Takes a sample audio clip and synthesizes new speech in that voice. Assign a name to the cloned voice; reuse it as the voice parameter in GLM TTS without re-uploading the sample.

Parameters

ParameterTypeNotes
audio_urlstringRequired. URL to sample audio. ≤ 10 MB, 3–30 s recommended.
inputstringRequired. Text to synthesize in the cloned voice.
voice_namestringRequired. Unique name you assign to this voice.
textstringOptional. Transcript of the sample audio — improves clone quality.

curl

curl -s -X POST https://api.novita.ai/v3/glm-tts-voice-clone \
  -H "Authorization: Bearer $NOVITA_API_KEY" \
  -H "Content-Type: application/json" \
  -d '{
    "audio_url": "https://example.com/voice-sample.wav",
    "input": "这是用克隆声音合成的语音示例。",
    "voice_name": "my-custom-voice",
    "text": "示例音频的文字内容"
  }'

Python

import requests, os

response = requests.post(
    "https://api.novita.ai/v3/glm-tts-voice-clone",
    headers={
        "Authorization": f"Bearer {os.environ['NOVITA_API_KEY']}",
        "Content-Type": "application/json",
    },
    json={
        "audio_url": "https://example.com/voice-sample.wav",
        "input": "这是用克隆声音合成的语音示例。",
        "voice_name": "my-custom-voice",
        "text": "示例音频的文字内容",
    },
)
response.raise_for_status()
data = response.json()
print(f"Voice timbre: {data['voice']}")
print(f"Audio URL: {data['audio_url']}")

Response

{
  "voice": "my-custom-voice-timbre-id",
  "audio_url": "https://..."
}

The voice value returned here can be passed directly to the GLM TTS voice parameter for future synthesis calls.

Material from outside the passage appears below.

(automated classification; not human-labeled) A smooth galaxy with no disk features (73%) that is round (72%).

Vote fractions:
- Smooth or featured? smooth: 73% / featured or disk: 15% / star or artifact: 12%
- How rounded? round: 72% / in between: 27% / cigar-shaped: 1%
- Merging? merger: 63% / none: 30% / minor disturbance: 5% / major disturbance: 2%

Tips: Use a clean 5–15 second sample without background noise. Provide the text transcript of the sample to improve phoneme alignment.

Pricing and Usage Notes

Pricing as of June 2026, from novita.ai/pricing:

APIPrice
GLM TTS$0.28 / 1M characters
GLM ASR$0.021 / 1M characters
GLM Voice Clone$0.83 / 1M characters

GLM TTS is well-suited for high-volume Chinese-language synthesis where cost matters. If you need broader multilingual TTS across 30+ languages or async processing of long-form content, MiniMax Speech is the alternative to evaluate.

FAQ

What languages does GLM TTS support? Optimized for Chinese (Mandarin). Handles mixed Chinese-English input. For broad multilingual coverage, use MiniMax Speech instead.

Can I reuse a cloned voice with GLM TTS? Yes. Pass the voice_name you assigned in the Voice Clone call as the voice parameter in GLM TTS. No need to re-upload the sample.

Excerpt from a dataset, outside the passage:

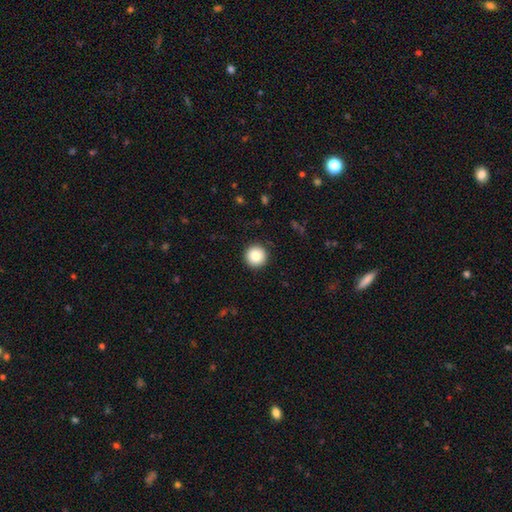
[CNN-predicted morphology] Smooth or featured? smooth (85%)
How rounded? round (96%)
Merging? none (92%)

Why is there a 30-second limit on GLM ASR? The model processes audio synchronously. Split longer recordings at sentence boundaries and chain requests using the prompt field to carry context.

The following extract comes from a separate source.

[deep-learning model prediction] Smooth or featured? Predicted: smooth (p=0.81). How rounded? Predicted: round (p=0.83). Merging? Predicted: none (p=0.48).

What is the difference between pcm and wav output? PCM is raw audio bytes at 24000 Hz with no header. WAV wraps the same audio in a standard container most libraries can read directly. Use WAV unless your pipeline requires raw PCM.

Does setting watermark_enabled: false always work? Only if you have completed watermark removal in your account settings. The flag is otherwise ignored.